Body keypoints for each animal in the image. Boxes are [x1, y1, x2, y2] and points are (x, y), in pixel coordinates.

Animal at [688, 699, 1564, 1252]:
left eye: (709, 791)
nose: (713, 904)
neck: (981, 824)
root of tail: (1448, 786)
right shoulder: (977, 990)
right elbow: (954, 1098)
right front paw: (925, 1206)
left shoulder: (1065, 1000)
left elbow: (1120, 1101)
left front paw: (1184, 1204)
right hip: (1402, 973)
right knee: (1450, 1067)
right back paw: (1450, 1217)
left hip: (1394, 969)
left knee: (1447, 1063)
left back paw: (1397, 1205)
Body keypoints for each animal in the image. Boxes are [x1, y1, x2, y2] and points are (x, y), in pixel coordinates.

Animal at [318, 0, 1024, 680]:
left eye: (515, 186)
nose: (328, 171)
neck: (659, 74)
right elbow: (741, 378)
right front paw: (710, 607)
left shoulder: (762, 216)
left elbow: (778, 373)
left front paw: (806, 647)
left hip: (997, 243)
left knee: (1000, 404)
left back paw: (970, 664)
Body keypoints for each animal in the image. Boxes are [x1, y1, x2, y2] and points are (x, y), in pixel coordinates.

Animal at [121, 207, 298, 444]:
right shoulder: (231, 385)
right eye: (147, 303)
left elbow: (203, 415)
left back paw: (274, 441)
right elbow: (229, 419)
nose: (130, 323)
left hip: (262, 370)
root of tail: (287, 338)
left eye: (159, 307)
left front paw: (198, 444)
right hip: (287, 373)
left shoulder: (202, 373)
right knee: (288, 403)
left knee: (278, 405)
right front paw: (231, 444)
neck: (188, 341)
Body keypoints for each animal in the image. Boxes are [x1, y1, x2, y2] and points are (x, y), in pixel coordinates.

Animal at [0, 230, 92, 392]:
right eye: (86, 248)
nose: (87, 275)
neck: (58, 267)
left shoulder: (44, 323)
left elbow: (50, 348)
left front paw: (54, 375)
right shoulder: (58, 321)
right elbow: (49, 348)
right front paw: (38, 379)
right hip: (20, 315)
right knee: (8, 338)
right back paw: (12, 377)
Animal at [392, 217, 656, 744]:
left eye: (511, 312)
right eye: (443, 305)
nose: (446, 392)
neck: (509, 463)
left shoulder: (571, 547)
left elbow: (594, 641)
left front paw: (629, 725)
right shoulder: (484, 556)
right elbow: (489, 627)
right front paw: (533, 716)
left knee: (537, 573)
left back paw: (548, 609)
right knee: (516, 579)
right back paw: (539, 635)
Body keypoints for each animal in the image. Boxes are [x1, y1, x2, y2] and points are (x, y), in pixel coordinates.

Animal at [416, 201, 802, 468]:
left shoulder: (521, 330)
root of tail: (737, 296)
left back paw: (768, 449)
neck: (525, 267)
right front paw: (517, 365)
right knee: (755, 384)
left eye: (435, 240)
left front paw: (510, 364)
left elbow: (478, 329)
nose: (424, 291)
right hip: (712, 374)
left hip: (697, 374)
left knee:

Aim of the task: What's wanted is a faithful copy of each entry above.

Task answer:
Body keypoints for each animal in the image. Boxes are [x1, y1, x2, y2] and points are (x, y), in pixel coordinates.

Animal at [688, 699, 1564, 1252]:
left eye: (709, 791)
nose: (713, 904)
neck: (981, 824)
root of tail: (1448, 786)
right shoulder: (977, 990)
right elbow: (954, 1098)
right front paw: (925, 1206)
left shoulder: (1065, 1000)
left elbow: (1120, 1101)
left front paw: (1184, 1204)
right hip: (1402, 973)
right knee: (1450, 1067)
right back paw: (1450, 1217)
left hip: (1394, 969)
left knee: (1447, 1063)
left back paw: (1397, 1205)
Body keypoints for each animal in the image. Boxes are [x1, y1, x2, y2] and points are (x, y), in pixel coordinates.

Animal at [318, 0, 1024, 680]:
left eye: (515, 186)
nose: (328, 171)
neck: (659, 74)
right elbow: (741, 378)
right front paw: (710, 607)
left shoulder: (762, 216)
left elbow: (778, 373)
left front paw: (806, 647)
left hip: (997, 243)
left knee: (1000, 404)
left back paw: (970, 664)
Body keypoints for each animal in the image. Boxes are [x1, y1, x2, y2] and points are (x, y), in pixel coordinates.

Animal at [121, 207, 298, 444]:
right shoulder: (231, 385)
right eye: (147, 303)
left elbow: (203, 415)
left back paw: (274, 441)
right elbow: (229, 419)
nose: (130, 323)
left hip: (262, 370)
root of tail: (287, 338)
left eye: (159, 307)
left front paw: (198, 444)
right hip: (287, 373)
left shoulder: (202, 373)
right knee: (288, 403)
left knee: (278, 405)
right front paw: (231, 444)
neck: (188, 341)
Body keypoints for each animal in the image. Boxes are [x1, y1, x2, y2] and points are (x, y), in pixel coordinates.

Animal at [0, 230, 92, 392]:
right eye: (86, 248)
nose: (87, 275)
neck: (58, 267)
left shoulder: (44, 323)
left elbow: (50, 348)
left front paw: (54, 375)
right shoulder: (58, 321)
right elbow: (49, 348)
right front paw: (38, 379)
right hip: (20, 315)
right knee: (8, 338)
right back paw: (12, 377)
Animal at [392, 217, 656, 744]:
left eye: (511, 312)
right eye: (443, 305)
nose: (446, 392)
neck: (509, 463)
left shoulder: (571, 547)
left elbow: (594, 641)
left front paw: (629, 725)
right shoulder: (484, 556)
right elbow: (489, 627)
right front paw: (533, 716)
left knee: (537, 573)
left back paw: (548, 609)
right knee: (516, 579)
right back paw: (539, 635)
Body keypoints for each animal in the image. Boxes are [x1, y1, x2, y2] and points are (x, y), in pixel coordinates.

Animal at [416, 201, 802, 468]:
left shoulder: (521, 330)
root of tail: (737, 296)
left back paw: (768, 449)
neck: (525, 267)
right front paw: (517, 365)
right knee: (755, 384)
left eye: (435, 240)
left front paw: (510, 364)
left elbow: (478, 329)
nose: (424, 291)
right hip: (712, 374)
left hip: (697, 374)
left knee:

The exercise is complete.